Travail à faire: Dans le texte sur la prise d'Uvira, quels sont les acteurs dont le travail est, selon Kinshasa, directement mis en péril par l'occupation de la ville ?

─── Texte de lecture

La prise d’Uvira par l’AFC/M23 bouleverse l’équilibre fragile établi autour des accords de paix négociés ces dernières semaines. Ville stratégique du Sud-Kivu, Uvira représentait un point d’appui majeur pour la présence de l’État dans la région. Son occupation place désormais les facilitateurs internationaux face à un défi inédit : restaurer la confiance dans des initiatives diplomatiques déjà fragilisées.
Kinshasa s’interroge sur la fiabilité de Kigali
Dans sa réaction, le gouvernement congolais met en cause le rôle du Rwanda. Il estime que cette progression rebelle contredit l’esprit des accords de Washington et remet en question la sincérité des engagements pris il y a moins d’une semaine. Par conséquent, Kinshasa demande aux partenaires impliqués dans ces processus de paix d’adopter des mesures fermes pour préserver la crédibilité des démarches en cours.
Le communiqué officiel souligne l’urgence d’une action coordonnée. Selon Kinshasa, l’occupation d’Uvira traduit un choix politique assumé qui met directement en péril le travail engagé par les États-Unis, le Qatar et l’Union africaine. Dès lors, la RDC demande aux médiateurs de mobiliser l’ensemble de leurs leviers diplomatiques afin de rétablir le respect des engagements signés et d’empêcher l’effondrement du cadre de paix.
L’ONU rappelée à ses responsabilités
En parallèle, le gouvernement congolais interpelle le Conseil de sécurité. Il lui demande d’assurer l’application stricte de sa résolution 2773 (2025), liée à la protection des civils et au retrait des troupes étrangères. Malgré l’évolution sur le terrain, Kinshasa réaffirme néanmoins son attachement au processus diplomatique, tout en rappelant son obligation de protéger son territoire.
Un contexte régional de plus en plus instable
Cette nouvelle escalade intervient alors que les accords de Washington étaient censés relancer un cessez-le-feu. Pourtant, la situation n’a cessé de se détériorer depuis leur signature. Les deux capitales, Kinshasa et Kigali, s’accusent désormais mutuellement d’avoir compromis les efforts visant à stabiliser l’Est de la RDC.

──────
─── Données fournies

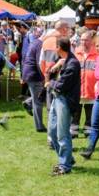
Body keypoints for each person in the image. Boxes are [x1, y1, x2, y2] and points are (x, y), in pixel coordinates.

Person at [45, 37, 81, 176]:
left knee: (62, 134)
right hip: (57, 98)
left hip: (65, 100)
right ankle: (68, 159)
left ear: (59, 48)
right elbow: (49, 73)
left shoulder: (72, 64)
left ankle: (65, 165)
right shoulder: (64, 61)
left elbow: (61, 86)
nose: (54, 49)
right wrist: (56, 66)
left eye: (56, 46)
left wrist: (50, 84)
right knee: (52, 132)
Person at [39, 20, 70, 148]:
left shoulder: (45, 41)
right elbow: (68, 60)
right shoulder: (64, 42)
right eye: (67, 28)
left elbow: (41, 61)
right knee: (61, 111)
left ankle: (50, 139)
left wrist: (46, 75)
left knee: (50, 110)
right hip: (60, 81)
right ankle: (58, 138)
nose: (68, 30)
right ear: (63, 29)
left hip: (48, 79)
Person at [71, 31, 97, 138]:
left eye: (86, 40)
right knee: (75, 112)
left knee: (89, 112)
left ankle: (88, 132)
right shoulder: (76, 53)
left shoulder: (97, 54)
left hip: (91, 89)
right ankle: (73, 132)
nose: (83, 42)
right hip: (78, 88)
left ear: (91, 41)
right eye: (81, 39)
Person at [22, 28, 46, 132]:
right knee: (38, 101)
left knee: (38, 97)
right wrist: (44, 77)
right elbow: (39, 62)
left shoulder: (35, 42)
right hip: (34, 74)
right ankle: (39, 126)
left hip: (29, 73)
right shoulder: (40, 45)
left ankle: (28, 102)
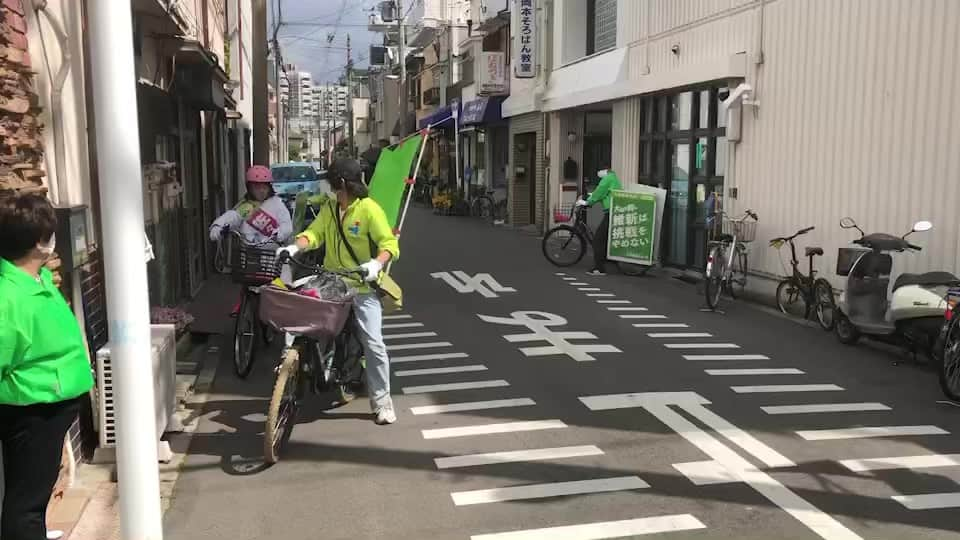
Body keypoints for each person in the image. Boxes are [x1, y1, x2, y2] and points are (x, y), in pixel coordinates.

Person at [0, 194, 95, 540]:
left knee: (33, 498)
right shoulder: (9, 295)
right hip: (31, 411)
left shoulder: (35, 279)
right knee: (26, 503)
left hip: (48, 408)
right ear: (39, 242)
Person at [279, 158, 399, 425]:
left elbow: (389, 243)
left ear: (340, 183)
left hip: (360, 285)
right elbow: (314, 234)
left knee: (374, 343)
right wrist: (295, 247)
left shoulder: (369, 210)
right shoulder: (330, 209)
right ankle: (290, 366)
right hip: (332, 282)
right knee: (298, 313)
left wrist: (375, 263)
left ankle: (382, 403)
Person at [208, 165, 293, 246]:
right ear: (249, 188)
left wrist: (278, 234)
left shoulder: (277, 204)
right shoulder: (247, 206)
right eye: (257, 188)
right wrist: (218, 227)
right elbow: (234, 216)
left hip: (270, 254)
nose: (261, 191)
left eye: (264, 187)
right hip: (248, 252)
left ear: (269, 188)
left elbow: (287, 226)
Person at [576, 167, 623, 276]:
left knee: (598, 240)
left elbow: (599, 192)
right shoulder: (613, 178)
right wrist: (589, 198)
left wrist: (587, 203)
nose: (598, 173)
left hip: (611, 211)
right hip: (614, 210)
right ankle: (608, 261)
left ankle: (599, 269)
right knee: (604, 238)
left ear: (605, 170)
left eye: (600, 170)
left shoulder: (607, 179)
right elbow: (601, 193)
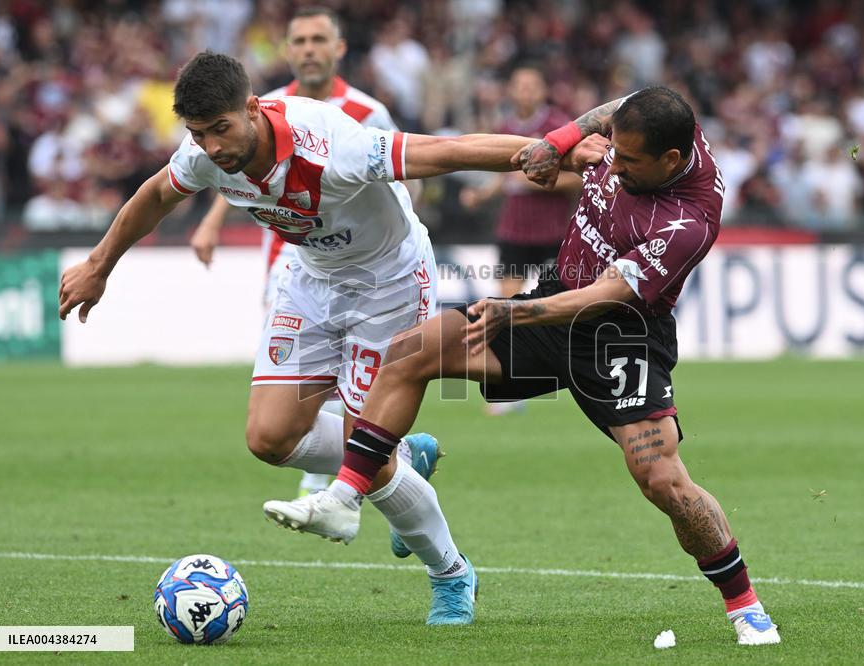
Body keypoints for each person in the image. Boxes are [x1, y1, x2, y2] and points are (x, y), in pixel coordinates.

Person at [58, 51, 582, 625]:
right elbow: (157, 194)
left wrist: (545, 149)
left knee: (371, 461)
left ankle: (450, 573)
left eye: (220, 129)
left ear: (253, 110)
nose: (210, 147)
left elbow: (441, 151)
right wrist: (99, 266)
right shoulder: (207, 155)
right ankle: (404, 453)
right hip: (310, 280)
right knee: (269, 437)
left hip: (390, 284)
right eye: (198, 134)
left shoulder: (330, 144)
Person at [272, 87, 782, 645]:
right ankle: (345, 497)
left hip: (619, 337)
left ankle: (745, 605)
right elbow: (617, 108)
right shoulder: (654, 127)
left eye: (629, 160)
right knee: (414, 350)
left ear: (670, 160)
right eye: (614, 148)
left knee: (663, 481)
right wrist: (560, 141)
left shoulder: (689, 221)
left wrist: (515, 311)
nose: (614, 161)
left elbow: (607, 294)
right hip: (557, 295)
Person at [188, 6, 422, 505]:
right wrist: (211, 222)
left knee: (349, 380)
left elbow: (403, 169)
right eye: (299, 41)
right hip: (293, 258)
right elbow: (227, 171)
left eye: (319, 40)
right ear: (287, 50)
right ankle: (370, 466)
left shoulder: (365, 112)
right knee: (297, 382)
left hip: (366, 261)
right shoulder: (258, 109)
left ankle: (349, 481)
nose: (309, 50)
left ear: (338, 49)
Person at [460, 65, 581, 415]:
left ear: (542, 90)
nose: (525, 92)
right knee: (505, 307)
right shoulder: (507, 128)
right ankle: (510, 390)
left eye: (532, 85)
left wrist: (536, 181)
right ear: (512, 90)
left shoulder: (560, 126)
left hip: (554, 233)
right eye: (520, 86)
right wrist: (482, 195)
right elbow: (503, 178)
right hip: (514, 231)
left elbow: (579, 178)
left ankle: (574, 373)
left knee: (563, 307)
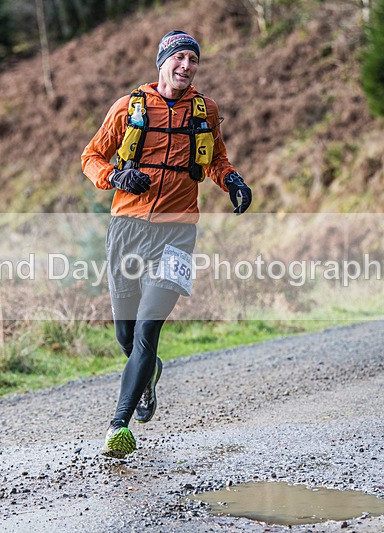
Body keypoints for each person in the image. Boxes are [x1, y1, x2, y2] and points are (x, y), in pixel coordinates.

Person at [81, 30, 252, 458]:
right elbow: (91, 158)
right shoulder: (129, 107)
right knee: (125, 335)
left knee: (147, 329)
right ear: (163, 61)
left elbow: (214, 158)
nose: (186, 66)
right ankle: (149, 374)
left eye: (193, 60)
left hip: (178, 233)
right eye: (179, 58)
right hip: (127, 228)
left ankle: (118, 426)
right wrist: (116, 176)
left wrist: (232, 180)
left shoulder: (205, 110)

──────

Corrigé de l'exercice: Les États-Unis, le Qatar et l'Union africaine.